Configuration Latency Notes
CPU EP 45ms Good baseline
CoreML (NeuralNetwork) 52ms Old format, Cast overhead
CoreML (MLProgram, GPU) 18ms GPU path, fast compute
CoreML (MLProgram, ANE) 12ms Low power, great for sustained

In this benchmark, the ANE path wins for sustained inference workloads. The GPU path can be better for bursty, high-throughput scenarios, so treat this table as a starting point rather than a rule.

ONNX vs MLX for macOS Apps

MLX is Apple’s research framework — excellent for training and experimentation on Apple Silicon, but it lacks a streamlined deploy story. Exporting MLX models into apps currently requires either converting to CoreML or writing the inference loop manually.

ONNX Runtime fills that gap. It’s the production path: export once, run on macOS, iOS, Windows, and Linux with the same binary. The tradeoff is that MLX can be faster for models that exploit its unified memory model directly, but ONNX Runtime gives you cross-platform portability out of the box.

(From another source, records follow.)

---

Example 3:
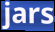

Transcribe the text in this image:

jars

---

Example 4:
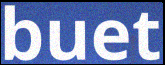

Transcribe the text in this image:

buet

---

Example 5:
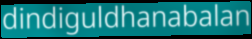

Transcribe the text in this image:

dindiguldhanabalanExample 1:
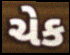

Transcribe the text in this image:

ચેક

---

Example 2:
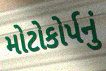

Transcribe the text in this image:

મોટોકોર્પનું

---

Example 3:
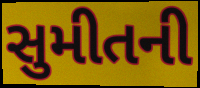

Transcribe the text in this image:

સુમીતની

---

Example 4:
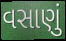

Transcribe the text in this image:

વસાણું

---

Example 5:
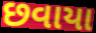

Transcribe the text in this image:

છવાયા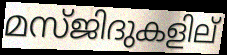
മസ്ജിദുകളില്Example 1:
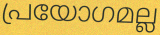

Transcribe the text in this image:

പ്രയോഗമല്ല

ONNX Runtime also fits cleanly beside native media frameworks. Use AVFoundation, Vision, or NaturalLanguage for capture and preprocessing, then pass tensors into ONNX Runtime. If you need direct Vision/Core ML model APIs, convert the model to Core ML instead.

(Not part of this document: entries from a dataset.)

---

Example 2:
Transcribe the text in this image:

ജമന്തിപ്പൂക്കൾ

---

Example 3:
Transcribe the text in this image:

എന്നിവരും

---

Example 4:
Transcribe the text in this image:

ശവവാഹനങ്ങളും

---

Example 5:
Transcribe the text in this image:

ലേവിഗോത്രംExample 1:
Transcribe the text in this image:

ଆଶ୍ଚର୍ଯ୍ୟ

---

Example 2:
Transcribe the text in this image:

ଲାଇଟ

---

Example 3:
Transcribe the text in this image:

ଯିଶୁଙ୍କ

Real-World Example: Spokio

Spokio is a macOS TTS app that runs Chatterbox Turbo entirely on-device using ONNX Runtime’s Swift bindings. The model has four ONNX components (speech encoder, embedding table, autoregressive language model, conditional decoder), each loaded as a separate session. The CoreML EP routes the encoder and decoder to the ANE while the LM runs on the GPU — the best of both compute units for different parts of the same pipeline.

The generation loop runs 1024 autoregressive steps with per-step autoreleasepool scoping, keeping memory flat at ~2GB. Without that scoping, memory climbs past 16GB and latency spikes to 50s. The full inference pipeline is described in detail in Writing a Swift Inference Pipeline for Chatterbox Turbo.

This is the pattern that makes ONNX Runtime compelling: one model format, three compute units, and a shipping app that users download from the Mac App Store with no server component.


Summary

Use Case Recommended Approach
Prototyping / research Python + CoreMLExecutionProvider with ModelFormat="MLProgram"
Shipping a Mac App SPM onnxruntime-swift-package-manager, wrap session in Swift actor
Model has many unsupported ops Profile partition count; consider CPU EP or re-export
Cross-platform deployment ONNX format; one export, many runtimes
Pure Apple Silicon research MLX (training/flexibility)

ONNX Runtime on Apple Silicon is pragmatic and mature. The CoreML EP gives you hardware acceleration without vendor lock-in, and the Python and Swift paths cover the full development lifecycle from notebook to shipped product.